Nel cosmodromo di Bajkonur in Kazakistan, la notte è breve. Jurij Gagarin, ventisette anni, cittadino russo prossimo ad andare nello spazio, si alza dal letto. Il calendario segna mercoledì 12 aprile 1961. Dopo la ginnastica e la toilette mattutina, lo attende una prima colazione a base di caffè, marmellata di ribes nero e paté di carne in tubetto.
Verso le 6:15 si sottopone a un'ultima visita di controllo. I medici si dichiarano soddisfatti. Il primo cosmonauta non dà segni di nervosismo né di agitazione. I suoi valori sono ottimali: pressione sanguigna 115 su 60, polso 64, temperatura corporea 36,7 gradi. Gagarin si infila nella tuta spaziale arancione, indossa prima il berretto nero da aviatore, poi il casco con scritto sopra a mano, in rosso, CCCP.
Qualcuno, all'ultimo minuto, ha pensato bene di annotare la patria sul casco del primo cosmonauta: Unione delle Repubbliche Socialiste Sovietiche. Davanti agli alloggi dell'equipaggio lo attende l'autobus che lo porterà alla rampa di lancio. Prima di salire a bordo, Gagarin saluta il cameraman e sorride. Per raggiungere il razzo si deve attraversare la steppa kazaka, arida e brulla. Gagarin chiede all'autista di fermarsi davanti a una staccionata. Scende e svuota la vescica sulla ruota posteriore. Visibilmente sollevato, risale sull'autobus. Il viaggio verso il veicolo spaziale Vostok può continuare.

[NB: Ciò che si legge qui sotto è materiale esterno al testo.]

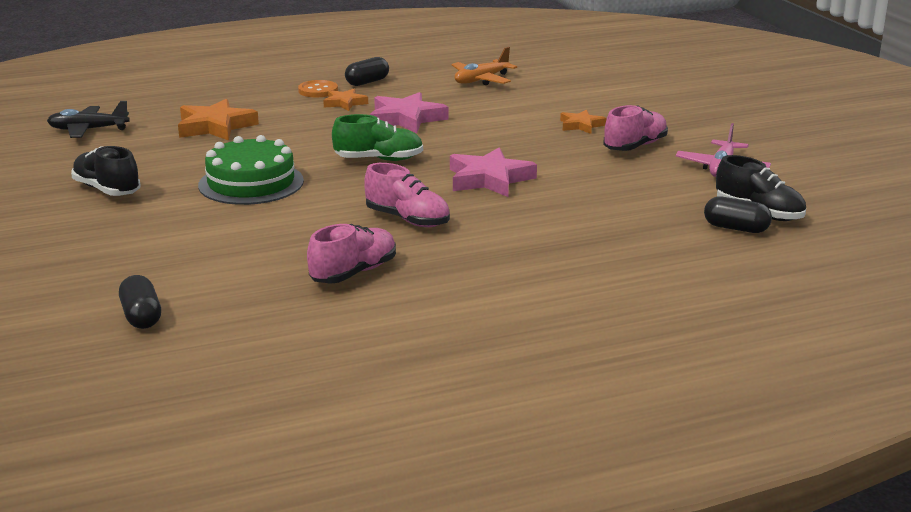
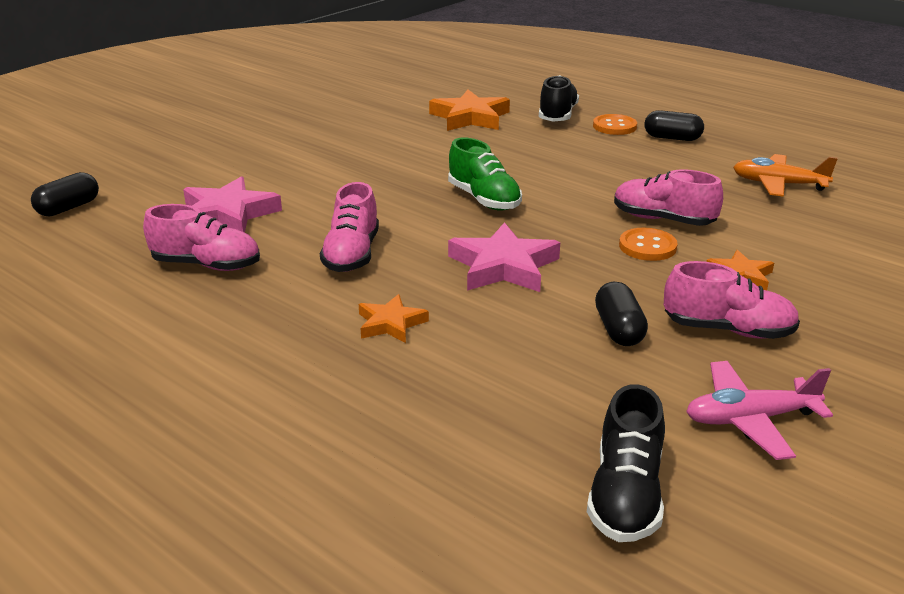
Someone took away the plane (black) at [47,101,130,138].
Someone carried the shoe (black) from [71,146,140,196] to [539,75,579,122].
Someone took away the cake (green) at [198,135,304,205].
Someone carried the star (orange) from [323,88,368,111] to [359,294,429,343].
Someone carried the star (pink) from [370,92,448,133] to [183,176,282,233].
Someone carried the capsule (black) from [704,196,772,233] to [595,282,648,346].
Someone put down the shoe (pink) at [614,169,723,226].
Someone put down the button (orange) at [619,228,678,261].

Alle 9:07 ora di Mosca dalla base spaziale di Bajkonur in Kazakistan decollava la Vostok 1, prima navicella spaziale con equipaggio umano. I 108 minuti che seguirono la videro compiere un'orbita completa intorno alla Terra per poi atterrare con successo, inaugurando trionfalmente l'era delle missioni celesti.